A coalition of ‘river guardians’ in the Wye catchment have co-created a Manifesto for the Wye.

Save The Wye, Friends of the River Wye, CPRE Herefordshire and Wye Salmon Association, with support from Herefordshire Wildlife Trust and Radnorshire Wildlife Trust, have outlined key actions they say are required to restore the river to health.

The manifesto – launched at the Hay Festival – calls on the governments of the UK and Wales to establish a single, cross-border approach to tackling the pollution crisis across the Wye catchment. It also demands the establishment of a Water Protection Zone, enforcement action against polluters, financial support for farmers to transition to river-friendly farming and action to empower consumers with honest labelling.

The authors of the Manifesto have criticised the Government’s recent River Wye Action Plan, which they said failed to tackle the pollution of the Wye, and put forward their own ‘people-powered plan’.

The River Wye is increasingly plagued by algal blooms and has lost much of its water crowfoot, which used to carpet the river and provide habitat and food for other species.

Last year the official status of the River Wye was downgraded by Natural England to “Unfavourable, declining”.

The groups says urgent action must be taken to prevent further decline, which requires stopping pollution and tackling legacy nutrients in the soils.

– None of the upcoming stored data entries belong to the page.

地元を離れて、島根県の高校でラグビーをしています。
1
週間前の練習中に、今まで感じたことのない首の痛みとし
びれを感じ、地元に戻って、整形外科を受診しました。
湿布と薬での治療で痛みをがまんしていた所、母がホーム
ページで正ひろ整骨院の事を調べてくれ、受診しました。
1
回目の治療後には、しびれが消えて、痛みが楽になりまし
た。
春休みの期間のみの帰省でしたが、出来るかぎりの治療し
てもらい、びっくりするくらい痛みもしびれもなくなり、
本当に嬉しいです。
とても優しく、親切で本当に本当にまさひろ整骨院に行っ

David Gillam from Save The Wye said:

“The Government’s ‘Action Plan’ is really an ‘Inaction Plan’. It falls far short of what is required to stop the pollution of the River Wye, let alone restore it to health. Fortunately, we know what needs to be done and our manifesto represents the people’s plan for the Wye, created in response to all the evidence we’ve gathered over the last few years.”

Christine Hugh-Jones from Friends of the River Wye said:

“We are astonished that the long-overdue Government plan for the Wye only applies to England, neglecting much of the river. We’re calling for Defra to work with the Welsh Government to tackle the pollution on the Wye. This will require radical cross-border action to enforce the law against polluters, reduce animal numbers in the catchment and reduce the amount of fertiliser applied to land.”

Stuart Smith from Wye Salmon Association said:

“Wye salmon have declined by 95% over the last few years. We need serious ambition to restore their population to abundant levels once more. We believe this Manifesto embodies such ambition for the river and we’re proud that our volunteers have played a part in creating it.”

James Hitchcock, CEO of Radnorshire Wildlife Trust, said:

“This manifesto offers a set of reasonable, practical and achievable actions. In just a few points, these passionate groups of local river guardians have summarised a practical path forward in a way that hundreds of hours of official meetings and government intervention have simply failed to do. Perhaps we will see this adopted. Better still funded. This would drive meaningful change, improve livelihoods and wellbeing within our beautiful river catchment.”

Chair and Founder of River Action Charles Watson said:

“DEFRA’s much promised and long-awaited Wye Action Plan has turned out to be little more than a vague plan to come up with a plan. The fact that its remit only applies to the English side of a river catchment half of which in Wales, is one of the many examples of its woeful lack of understanding of the ecological crisis facing the river. Its universal condemnation by all the local environmental and community groups who are on the front line of this environmental disaster says everything that needs to be said. We urge DEFRA to study today’s Manifesto for the Wye – and then get back to the drawing board.”